* **Stated problem**:
Reproduce the text lines of all the data below without changing anything, but leave the pictures out.

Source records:

****************

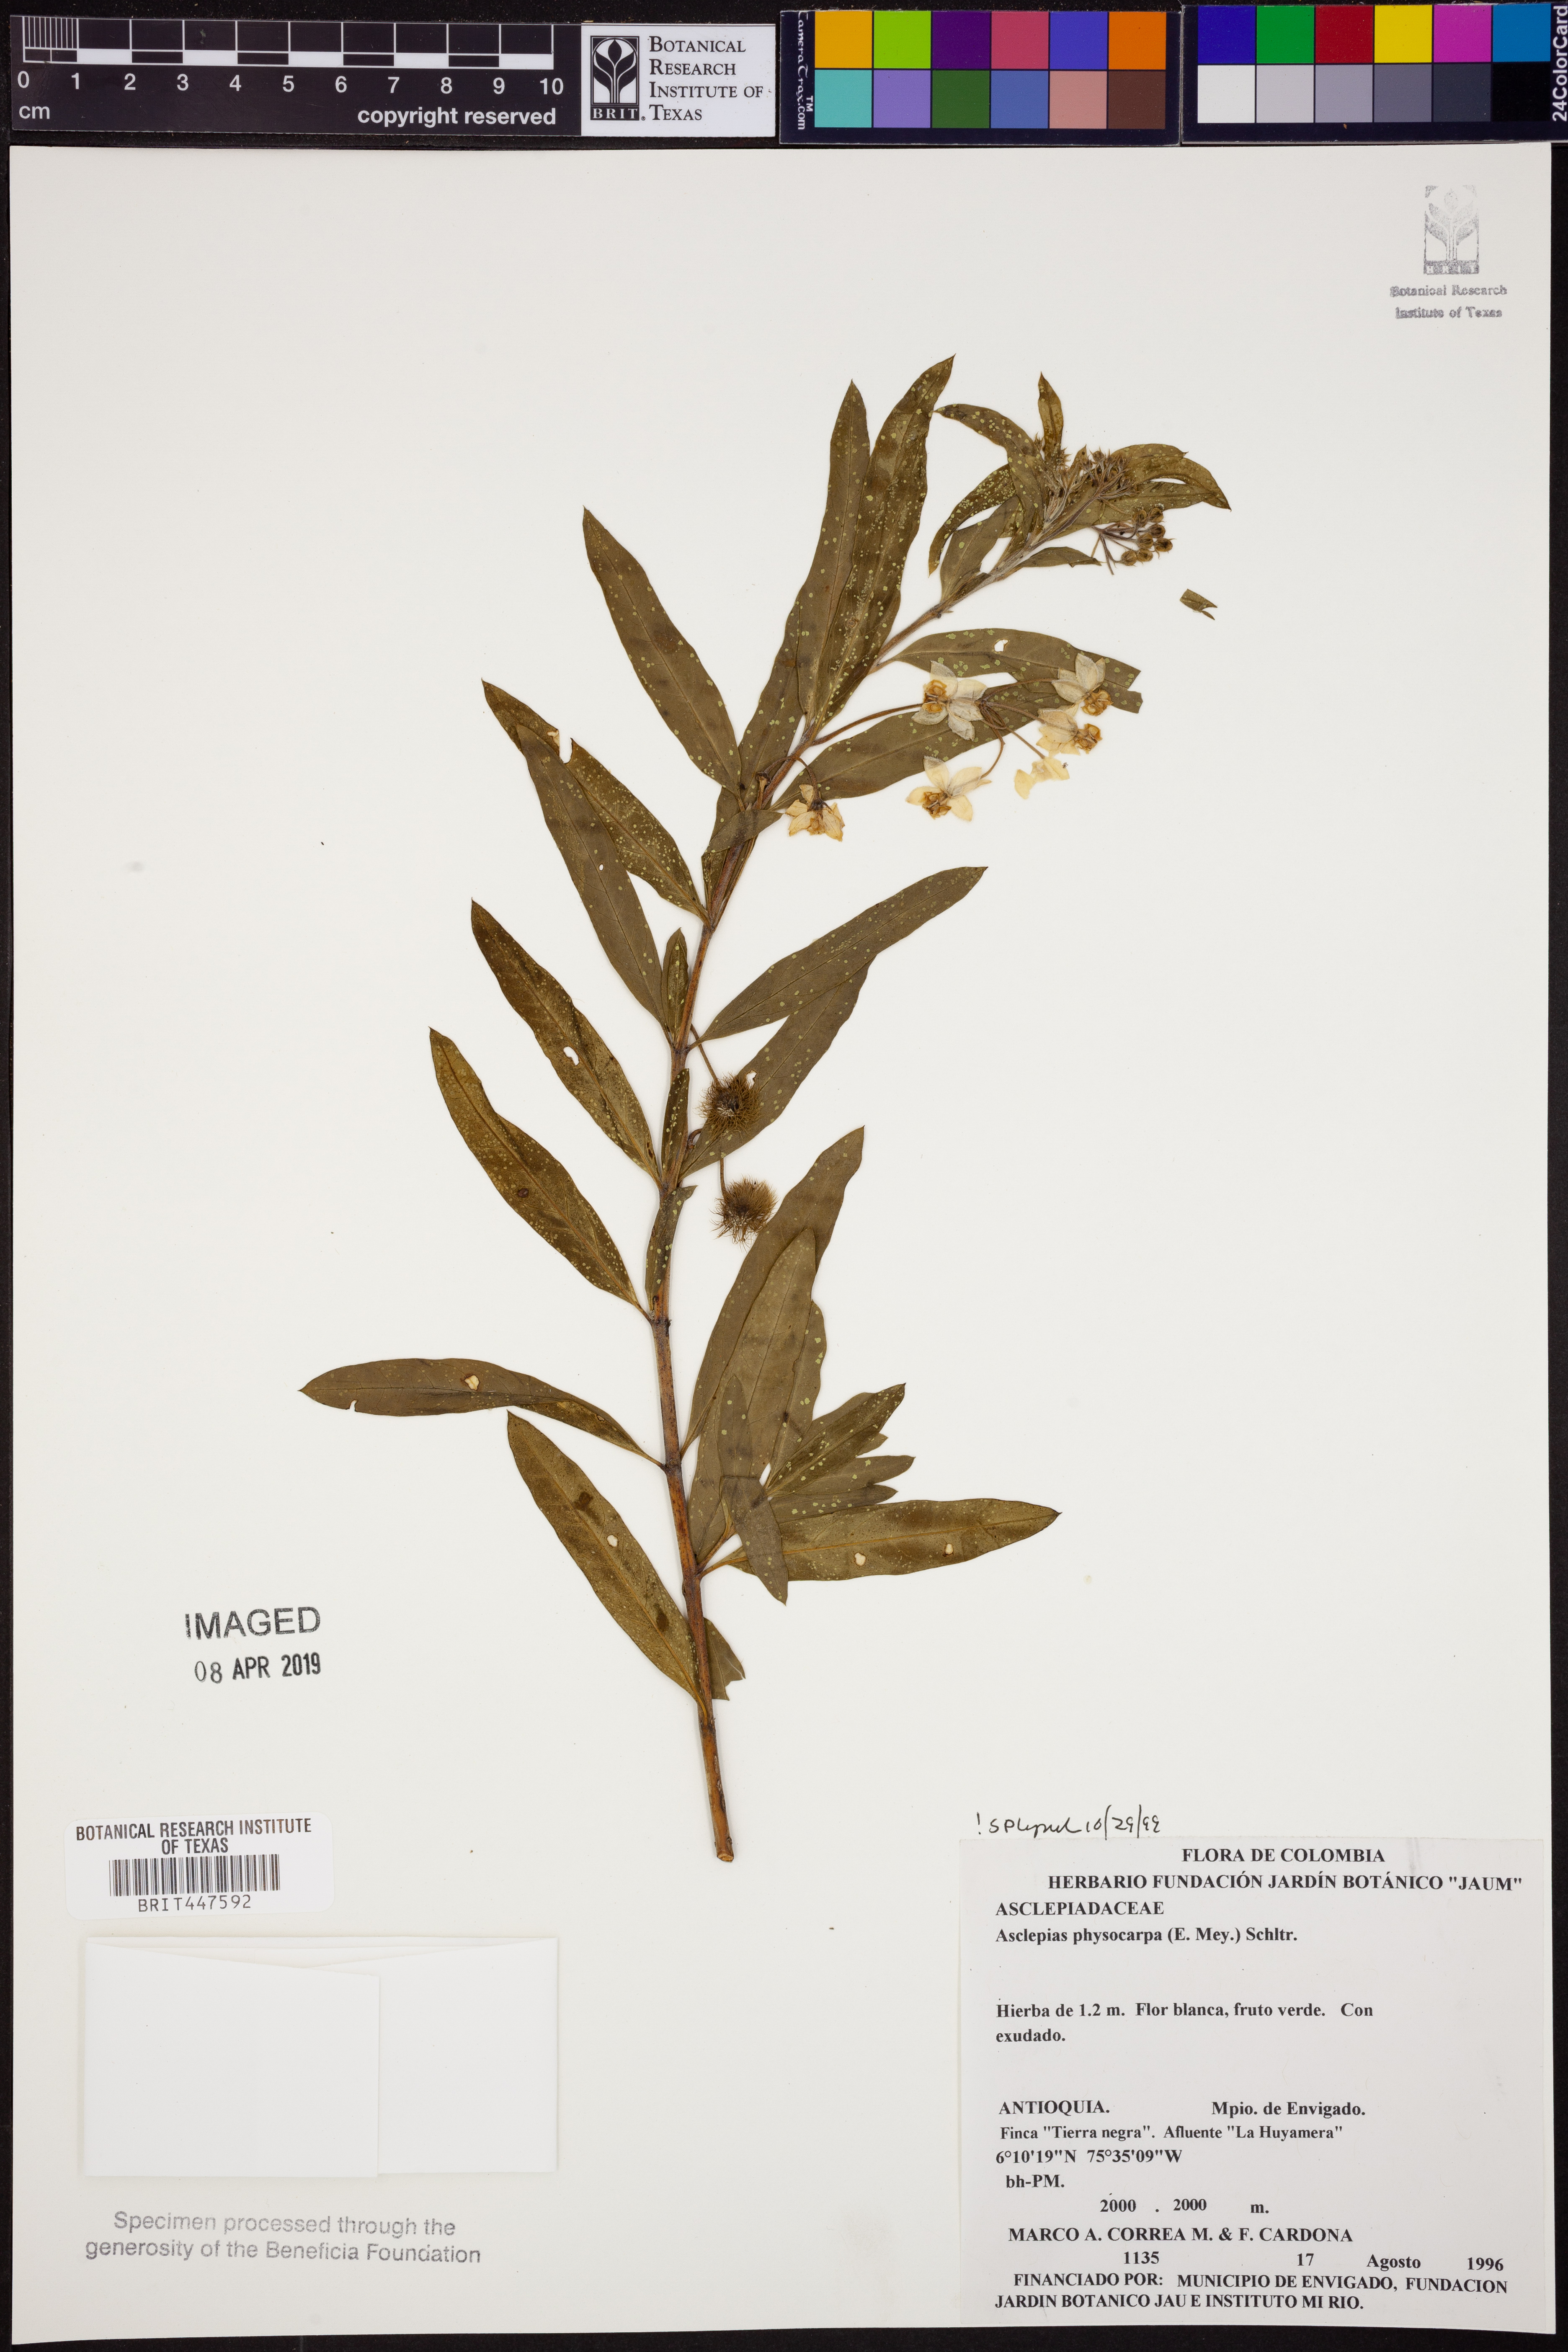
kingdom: Plantae
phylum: Tracheophyta
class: Magnoliopsida
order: Gentianales
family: Apocynaceae
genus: Gomphocarpus
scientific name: Gomphocarpus physocarpus
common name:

****************

* **Written response**:
kingdom: Plantae
phylum: Tracheophyta
class: Magnoliopsida
order: Gentianales
family: Apocynaceae
genus: Gomphocarpus
scientific name: Gomphocarpus physocarpus
common name:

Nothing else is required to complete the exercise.